Had she really spoken? Certainly she'd tried, but her voice had failed to materialize and all she heard was the sound of her nightgown ripping as Frederick pulled it over her head and threw it aside.
He was kneeling now between her ankles, pushing at her, forcing her knees apart and then her arms until she was entirely splayed on the bed beneath him.
Nothing was said. Not a word.
Ede felt his hand between her legs, forcing the way for the rest of him. Stop, she wanted to tell him. Stop. I don't understand what you're doing. But nothing - still nothing was said.
He seemed to be raging inside her, moving his hips in a circular fashion, all the weight of his upper body help above her, resting on his arms, his hands pushing down into the mattress.
Stop! But he didn't.
Don't! But he did.
Nothing. Not one word.
The only sound he made was a choking noise in his throat at the end, as tough he might be going to strangle. But when he rolled away from her onto his back, she felt the shudder of his first free breath and she heard him sigh. It was over. Tonight. It was done.

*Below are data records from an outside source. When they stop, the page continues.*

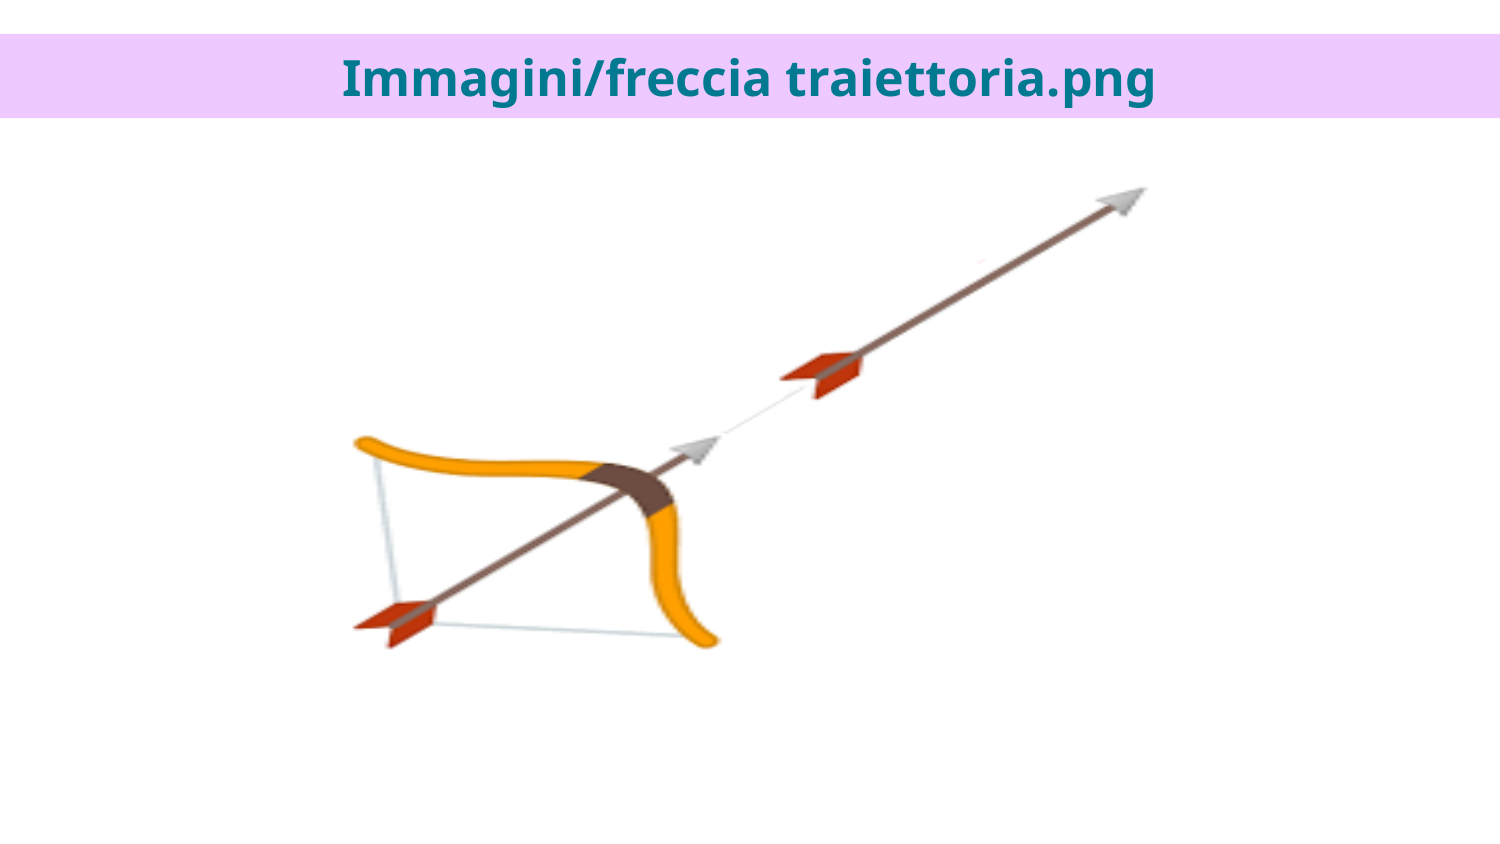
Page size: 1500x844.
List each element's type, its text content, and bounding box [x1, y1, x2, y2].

text_box Immagini/freccia traiettoria.png [74, 42, 1425, 110]
picture [299, 168, 1200, 676]
text_box [0, 33, 1500, 119]
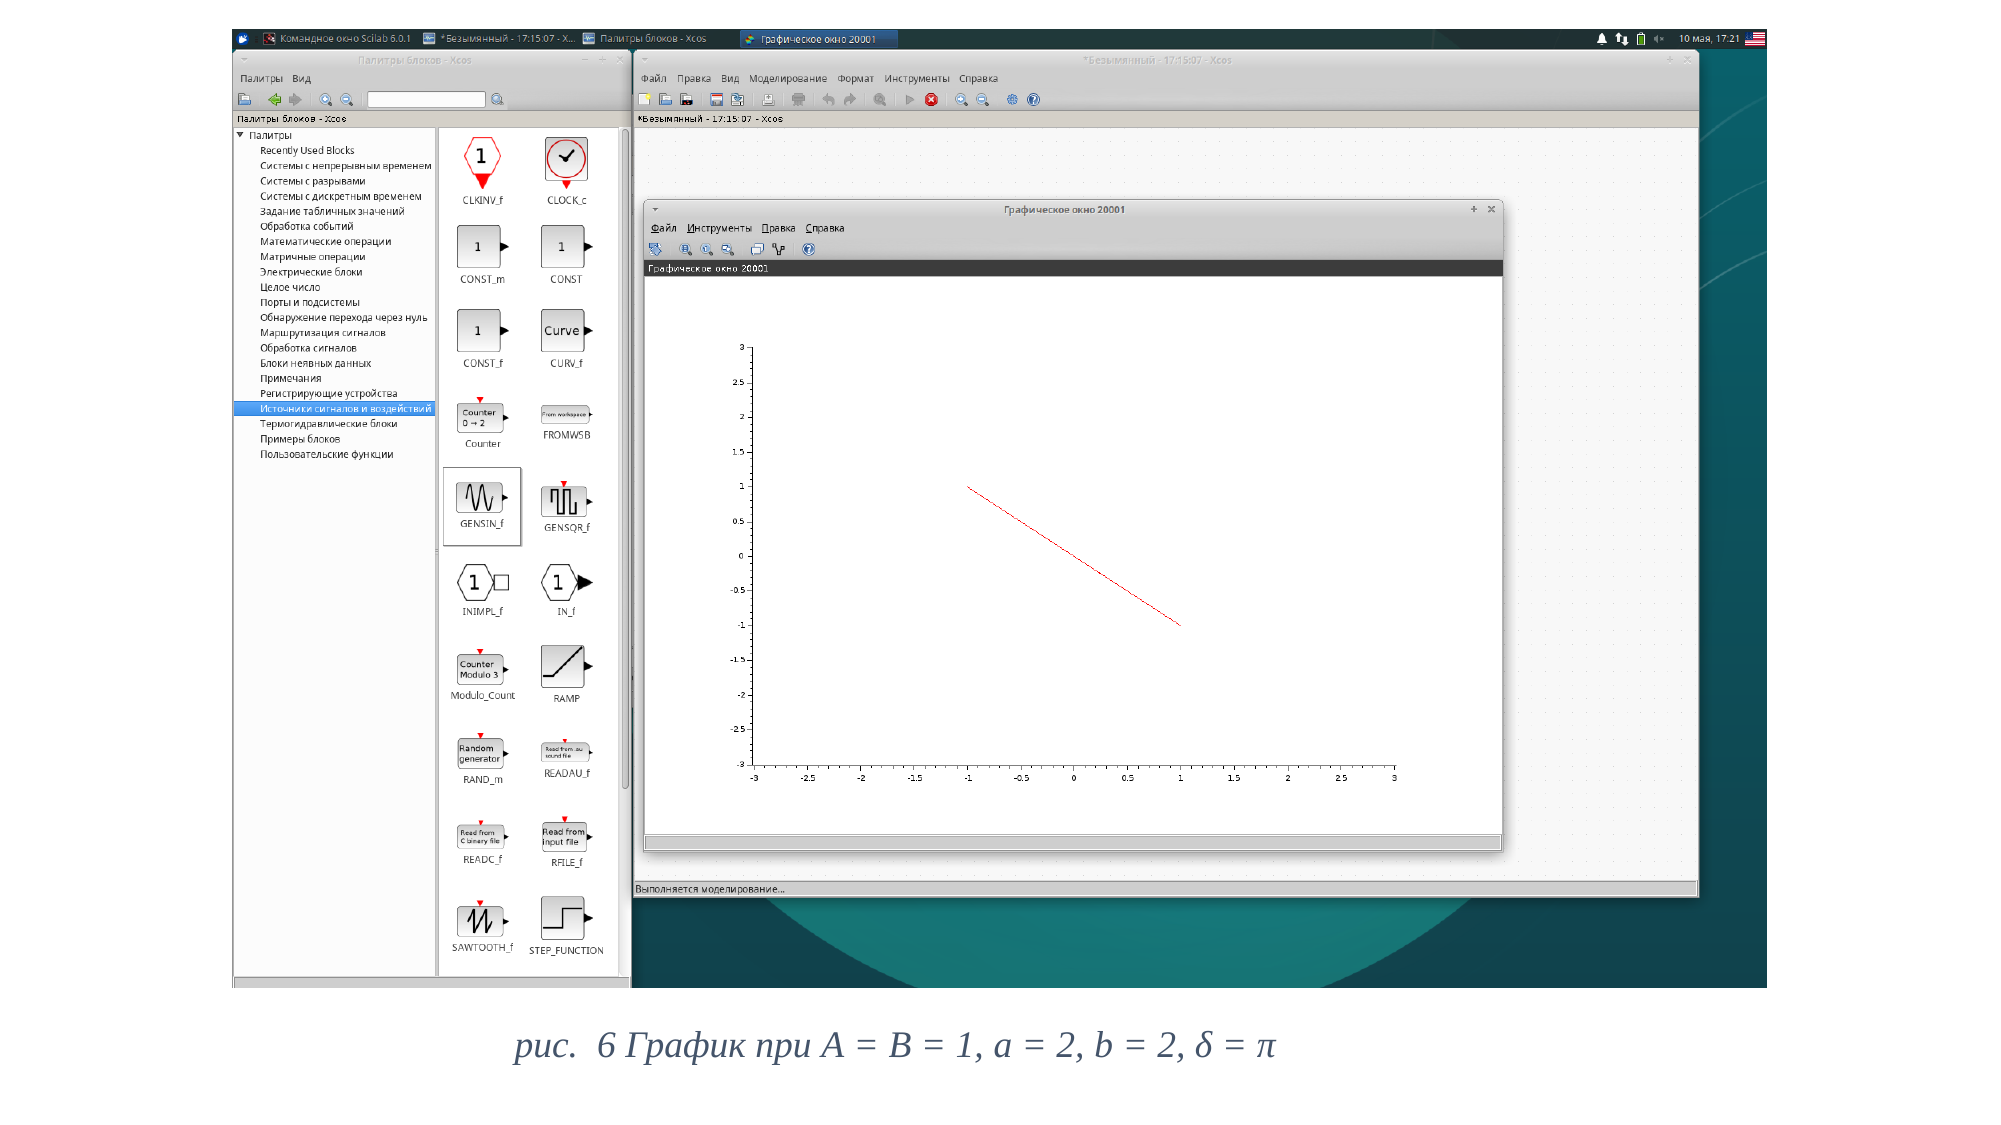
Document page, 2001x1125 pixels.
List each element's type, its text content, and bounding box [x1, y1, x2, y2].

picture [232, 29, 1767, 988]
text_box рис. 6 График при A = B = 1, a = 2, b = 2, δ = π [499, 1012, 1500, 1073]
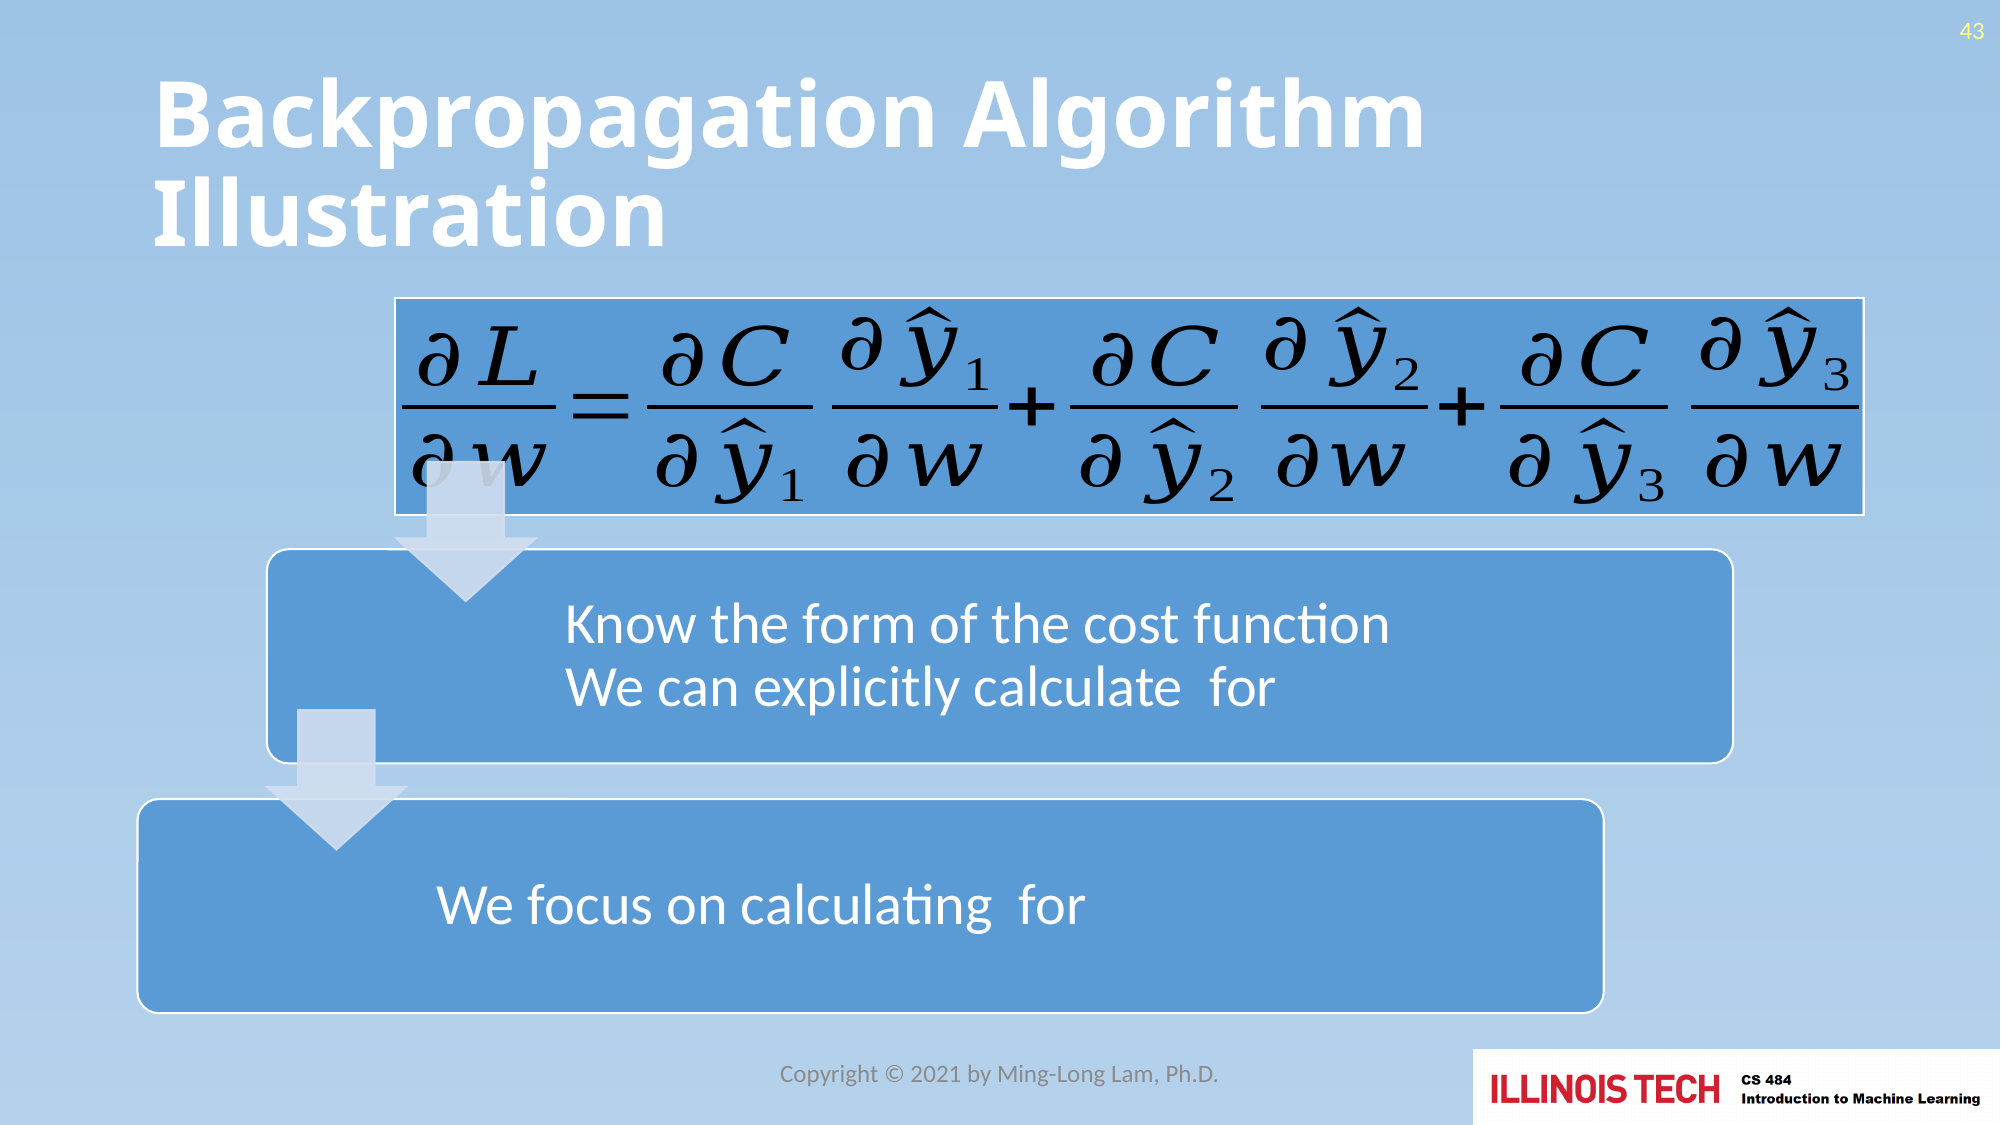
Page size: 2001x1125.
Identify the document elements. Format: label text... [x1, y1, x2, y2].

Ede could not bare the thought of seeing him, or of being seen. Still without speaking, she rose from the bed and through the dark, found her way to the bathroom. She had brought the torn nightgown wit her, but when she turned on the light and saw it, she threw it down in the corner. Ruined. Spoiled. Everything.
When at last, she returned to the bed, Fredrick was sound asleep beneath the covers - and nothing - nothing - nothing was said.”